━━━ Source extract ━━━
In 7ba7c52d76 (upload-pack: fix race condition in error messages,
2023-08-10), we have fixed a race in t5516-fetch-push.sh where sometimes
error messages got intermingled. This was done by splitting up the call
to `die()` such that we print the error message before writing to the
remote side, followed by a call to `exit(1)` afterwards.

This causes a subtle regression though as `die()` causes us to exit with
exit code 128, whereas we now call `exit(1)`. It's not really clear
whether we want to guarantee any specific error code in this case, and
neither do we document anything like that. But on the other hand, it
seems rather clear that this is an unintended side effect of the change
given that this change in behaviour was not mentioned at all.

Fix this regression by exiting with 128 again and tighten one of our
tests to catch such unintended side effects.

Signed-off-by: Patrick Steinhardt <ps@pks.im>
---

We have found this issue in our CI pipeline in Gitaly, which explicitly
checks for the error code. It is very much debatable whether we should
even be doing that in the first place given that error codes are not
even explicitly documented here. But I think this is worth fixing anyway
given that it seems like an unintended side effect to me and might be
biting others, as well.
━━━
What this task involves ▸ Please give the exit code that `die()` causes, according to the patch note above.
━━━ Dataset section ━━━
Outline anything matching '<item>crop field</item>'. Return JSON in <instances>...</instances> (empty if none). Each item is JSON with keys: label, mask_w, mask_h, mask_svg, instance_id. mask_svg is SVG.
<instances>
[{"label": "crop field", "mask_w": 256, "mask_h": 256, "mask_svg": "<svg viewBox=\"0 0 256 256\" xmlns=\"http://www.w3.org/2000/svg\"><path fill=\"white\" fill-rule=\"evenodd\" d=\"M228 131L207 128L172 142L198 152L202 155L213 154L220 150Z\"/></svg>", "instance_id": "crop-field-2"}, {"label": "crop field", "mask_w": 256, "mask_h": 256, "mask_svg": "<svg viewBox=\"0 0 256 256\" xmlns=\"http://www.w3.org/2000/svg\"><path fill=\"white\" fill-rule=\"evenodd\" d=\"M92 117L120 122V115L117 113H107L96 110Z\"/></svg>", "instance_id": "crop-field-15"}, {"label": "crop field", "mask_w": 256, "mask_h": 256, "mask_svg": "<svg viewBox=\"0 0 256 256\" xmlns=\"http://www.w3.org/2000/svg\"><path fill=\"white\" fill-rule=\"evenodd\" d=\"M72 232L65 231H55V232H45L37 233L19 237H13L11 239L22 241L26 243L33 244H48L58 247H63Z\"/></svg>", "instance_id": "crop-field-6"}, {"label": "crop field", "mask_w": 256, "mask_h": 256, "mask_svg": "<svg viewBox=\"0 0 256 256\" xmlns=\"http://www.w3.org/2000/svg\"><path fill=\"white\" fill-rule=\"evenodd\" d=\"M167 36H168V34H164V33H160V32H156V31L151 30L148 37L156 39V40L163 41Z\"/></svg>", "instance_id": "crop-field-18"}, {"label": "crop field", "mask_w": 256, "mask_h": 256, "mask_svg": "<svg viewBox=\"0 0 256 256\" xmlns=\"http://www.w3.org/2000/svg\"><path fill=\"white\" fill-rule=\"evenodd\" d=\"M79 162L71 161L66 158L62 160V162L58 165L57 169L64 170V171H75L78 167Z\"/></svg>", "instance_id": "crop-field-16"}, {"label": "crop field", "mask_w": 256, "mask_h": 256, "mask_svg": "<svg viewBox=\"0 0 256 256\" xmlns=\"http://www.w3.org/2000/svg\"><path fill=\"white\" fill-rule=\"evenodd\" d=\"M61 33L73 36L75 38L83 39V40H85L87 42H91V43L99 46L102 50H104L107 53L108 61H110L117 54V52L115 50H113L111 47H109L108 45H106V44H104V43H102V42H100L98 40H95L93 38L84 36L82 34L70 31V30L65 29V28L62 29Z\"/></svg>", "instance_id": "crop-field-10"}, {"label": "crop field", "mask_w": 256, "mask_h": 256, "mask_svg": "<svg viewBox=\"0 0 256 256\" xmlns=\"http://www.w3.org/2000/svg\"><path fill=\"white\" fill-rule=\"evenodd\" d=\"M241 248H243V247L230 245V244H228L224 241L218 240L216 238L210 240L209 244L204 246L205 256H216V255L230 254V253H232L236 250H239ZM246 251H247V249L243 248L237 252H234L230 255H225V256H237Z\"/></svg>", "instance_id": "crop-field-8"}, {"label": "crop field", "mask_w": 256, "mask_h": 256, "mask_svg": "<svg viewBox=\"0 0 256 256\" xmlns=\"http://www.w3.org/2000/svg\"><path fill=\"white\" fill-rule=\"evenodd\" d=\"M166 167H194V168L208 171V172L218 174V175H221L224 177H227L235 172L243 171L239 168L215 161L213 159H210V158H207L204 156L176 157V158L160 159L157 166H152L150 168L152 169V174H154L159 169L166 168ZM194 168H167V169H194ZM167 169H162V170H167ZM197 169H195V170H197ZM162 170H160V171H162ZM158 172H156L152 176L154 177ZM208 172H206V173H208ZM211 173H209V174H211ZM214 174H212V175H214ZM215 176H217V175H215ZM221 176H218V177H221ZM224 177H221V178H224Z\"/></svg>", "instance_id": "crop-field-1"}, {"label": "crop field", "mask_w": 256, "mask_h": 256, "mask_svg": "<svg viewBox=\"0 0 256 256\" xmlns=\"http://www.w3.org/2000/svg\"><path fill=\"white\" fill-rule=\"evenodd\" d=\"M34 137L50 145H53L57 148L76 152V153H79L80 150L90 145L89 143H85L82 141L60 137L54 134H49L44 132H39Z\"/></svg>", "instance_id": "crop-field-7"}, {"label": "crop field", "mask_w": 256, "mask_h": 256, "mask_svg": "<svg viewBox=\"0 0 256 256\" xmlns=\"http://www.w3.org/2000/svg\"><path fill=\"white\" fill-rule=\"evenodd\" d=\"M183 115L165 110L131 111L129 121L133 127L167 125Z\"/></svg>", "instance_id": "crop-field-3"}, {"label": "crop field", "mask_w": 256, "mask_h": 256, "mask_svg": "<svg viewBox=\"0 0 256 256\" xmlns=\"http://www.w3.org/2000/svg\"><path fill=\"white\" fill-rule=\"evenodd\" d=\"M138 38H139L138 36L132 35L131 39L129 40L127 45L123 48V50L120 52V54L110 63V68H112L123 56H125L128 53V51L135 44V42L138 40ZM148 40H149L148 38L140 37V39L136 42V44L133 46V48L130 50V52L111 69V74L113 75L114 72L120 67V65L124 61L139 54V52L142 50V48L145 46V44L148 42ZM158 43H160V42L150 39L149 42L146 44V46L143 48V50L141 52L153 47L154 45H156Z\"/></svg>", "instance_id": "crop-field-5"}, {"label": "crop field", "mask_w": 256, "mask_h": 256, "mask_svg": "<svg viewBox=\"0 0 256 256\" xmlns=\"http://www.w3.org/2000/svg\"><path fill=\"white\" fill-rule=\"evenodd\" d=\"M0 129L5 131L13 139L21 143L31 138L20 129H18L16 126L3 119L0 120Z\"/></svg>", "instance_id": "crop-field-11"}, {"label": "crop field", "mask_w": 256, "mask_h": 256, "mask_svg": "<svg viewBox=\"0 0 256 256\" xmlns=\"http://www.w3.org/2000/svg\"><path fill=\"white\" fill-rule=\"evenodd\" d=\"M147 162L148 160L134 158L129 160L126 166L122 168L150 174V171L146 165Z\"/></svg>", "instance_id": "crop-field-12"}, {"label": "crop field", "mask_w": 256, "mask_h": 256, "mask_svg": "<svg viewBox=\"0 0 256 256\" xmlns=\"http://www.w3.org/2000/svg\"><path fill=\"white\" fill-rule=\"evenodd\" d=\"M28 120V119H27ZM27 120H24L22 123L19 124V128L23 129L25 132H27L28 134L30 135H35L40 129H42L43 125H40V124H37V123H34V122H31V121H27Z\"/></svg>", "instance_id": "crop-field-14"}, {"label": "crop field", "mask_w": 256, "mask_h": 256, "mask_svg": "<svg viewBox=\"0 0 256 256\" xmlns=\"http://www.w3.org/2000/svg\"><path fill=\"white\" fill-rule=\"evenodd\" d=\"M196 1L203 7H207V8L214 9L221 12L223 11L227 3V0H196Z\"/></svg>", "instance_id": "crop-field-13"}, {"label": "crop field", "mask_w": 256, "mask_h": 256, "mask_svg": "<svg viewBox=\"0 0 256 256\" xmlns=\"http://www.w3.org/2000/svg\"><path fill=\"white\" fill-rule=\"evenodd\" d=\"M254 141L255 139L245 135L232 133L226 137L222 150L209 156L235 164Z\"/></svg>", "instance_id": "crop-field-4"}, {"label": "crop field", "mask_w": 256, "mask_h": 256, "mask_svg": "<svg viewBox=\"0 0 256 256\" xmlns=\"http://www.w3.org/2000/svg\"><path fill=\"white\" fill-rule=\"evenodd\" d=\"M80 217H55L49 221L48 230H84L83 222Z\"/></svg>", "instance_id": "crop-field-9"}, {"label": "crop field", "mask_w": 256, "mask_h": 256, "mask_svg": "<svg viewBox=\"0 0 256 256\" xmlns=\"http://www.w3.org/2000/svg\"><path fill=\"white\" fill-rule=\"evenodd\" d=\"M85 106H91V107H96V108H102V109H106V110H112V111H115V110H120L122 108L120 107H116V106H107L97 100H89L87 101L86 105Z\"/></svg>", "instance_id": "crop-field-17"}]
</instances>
━━━
Problem solution ▸ 128